Eleven years ago, Valen Reyes completed the cosmetology program (JUST ONE COURSE?)at Trinidad State. She was 19. She started taking college courses two years earlier while in high school. Because she immediately joined the work force after graduation, she did not get her license. To make that happen now, she has returned to Trinidad State for a refresher. “I’ve always had a love for beauty, hair and make-up,” she said. “I grew up in a family of cosmetologists including my mom and grandmother.” Jobs from Texas to Las Vegas to Los Angeles have given her a wide range of experience but she longed to complete her cosmetology degree. “This is where I started. It made sense to come back here. I’m used to the way things are taught here, and I knew Miss Gayle (Pepper) and the teachers, so it felt comfortable. There’s nothing like people from the valley, the friendliness. It’s not like that everywhere. And coming here saved me a lot of money.
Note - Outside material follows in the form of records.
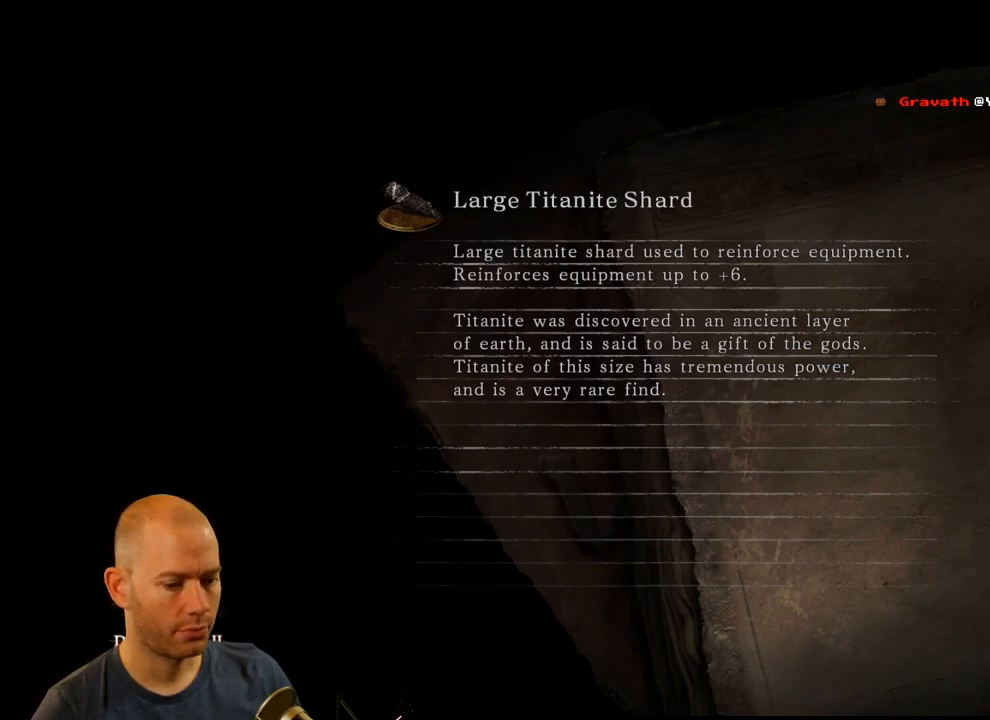
{"buttons": ["L2", "R2"], "left_stick": "center", "right_stick": "center", "events": [[34, "L1", "up"], [50, "R1", "down"], [150, "R1", "up"], [317, "R2", "down"], [417, "R2", "up"], [484, "R2", "down"], [500, "L2", "down"]]}
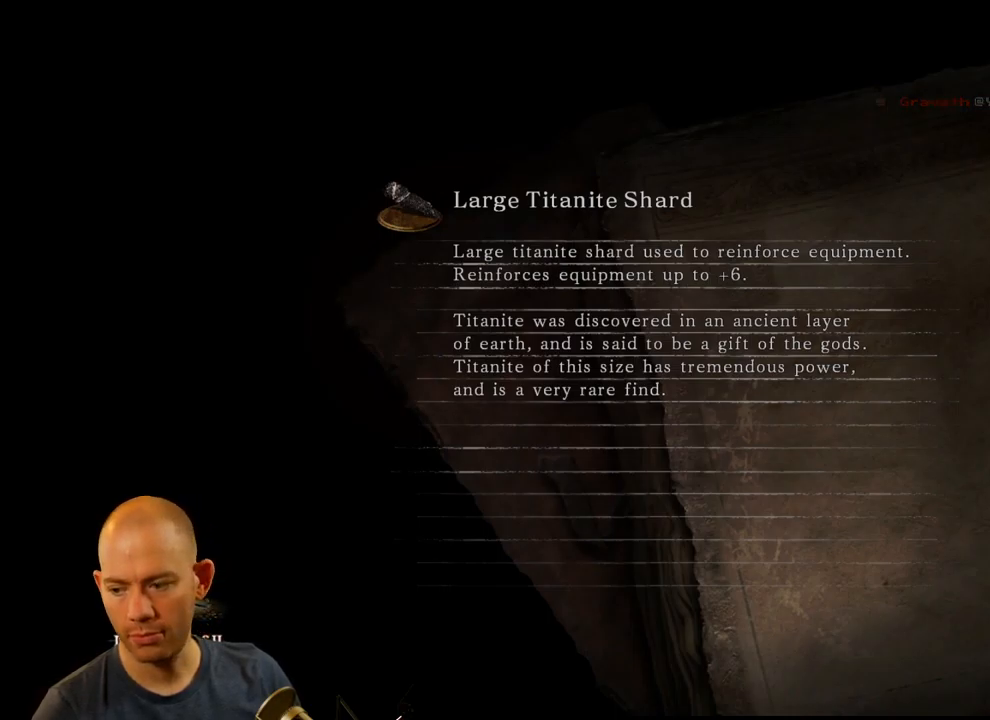
{"buttons": [], "left_stick": "center", "right_stick": "center", "events": [[84, "R2", "up"], [117, "L2", "up"], [250, "R1", "down"], [284, "L1", "down"], [450, "R1", "up"], [500, "L1", "up"]]}
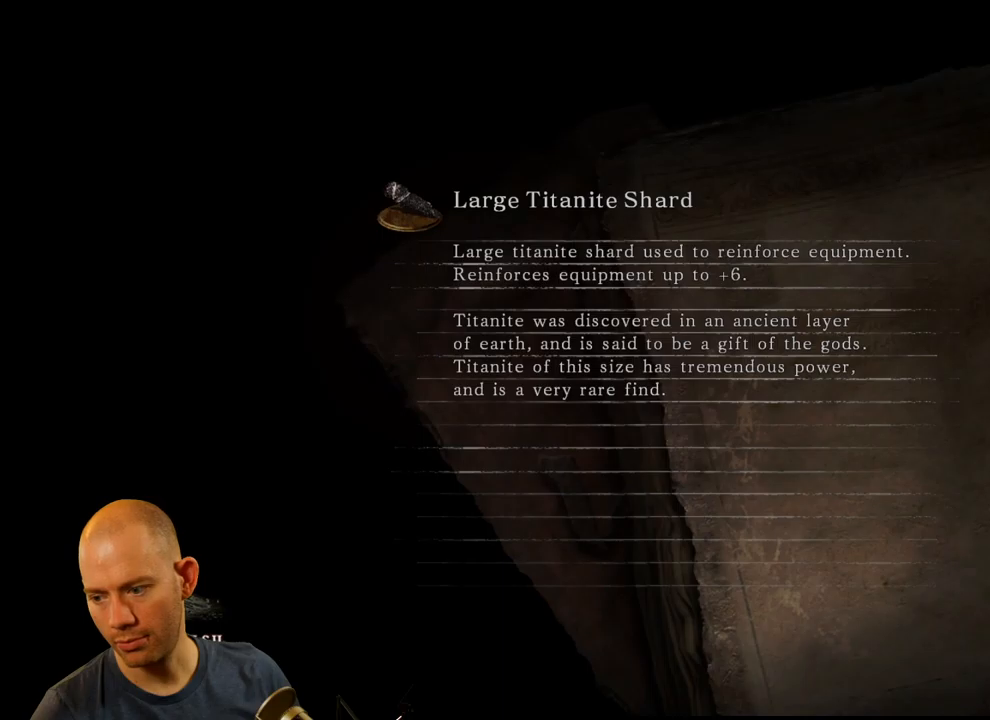
{"buttons": ["L2", "R1"], "left_stick": "center", "right_stick": "center", "events": [[84, "R2", "down"], [117, "L2", "down"], [150, "R2", "up"], [184, "L2", "up"], [217, "R2", "down"], [234, "L2", "down"], [317, "R2", "up"], [367, "L2", "up"], [467, "L2", "down"], [467, "R1", "down"]]}
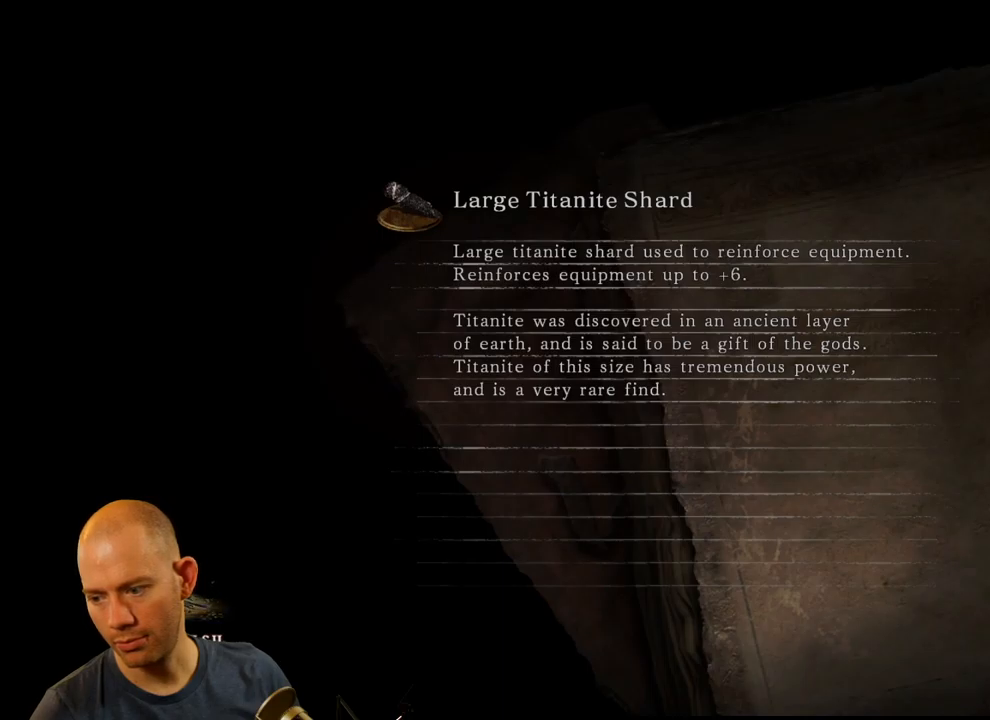
{"buttons": ["L2", "R1"], "left_stick": "center", "right_stick": "center", "events": [[34, "R1", "up"], [84, "R1", "down"], [184, "R1", "up"], [400, "R1", "down"]]}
I did a lot of research and education is expensive. This is a good deal. And I have family here too. I thought my mom might like to see me a little more!”
Reyes is razor focused on doing what she loves the most - hair and make-up. Reyes already has a position with Studio 5280 in Denver waiting for her. “I like cities,” she said. “As much as I love the friendliness of our little valley, I like the hustle and bustle and busyness of city life.”
“TSJC is a little gold mine,” Reyes said. “It’s under appreciated. The teachers here are really awesome. I recommend this program to anyone. If you’re interested in cosmetology, you don’t need to go to Paul Mitchell or a name brand school. People only want to know if you have a license. Classes are small here and you get more attention. Even if you want to get a four-year degree, start at a community college. Financially it’s way smarter. I love being back here.” Reyes’ advice to those students trying to find their way: “Think about what makes you happy. What is that one thing that you just get lost in time doing? Figure that out and go for it.”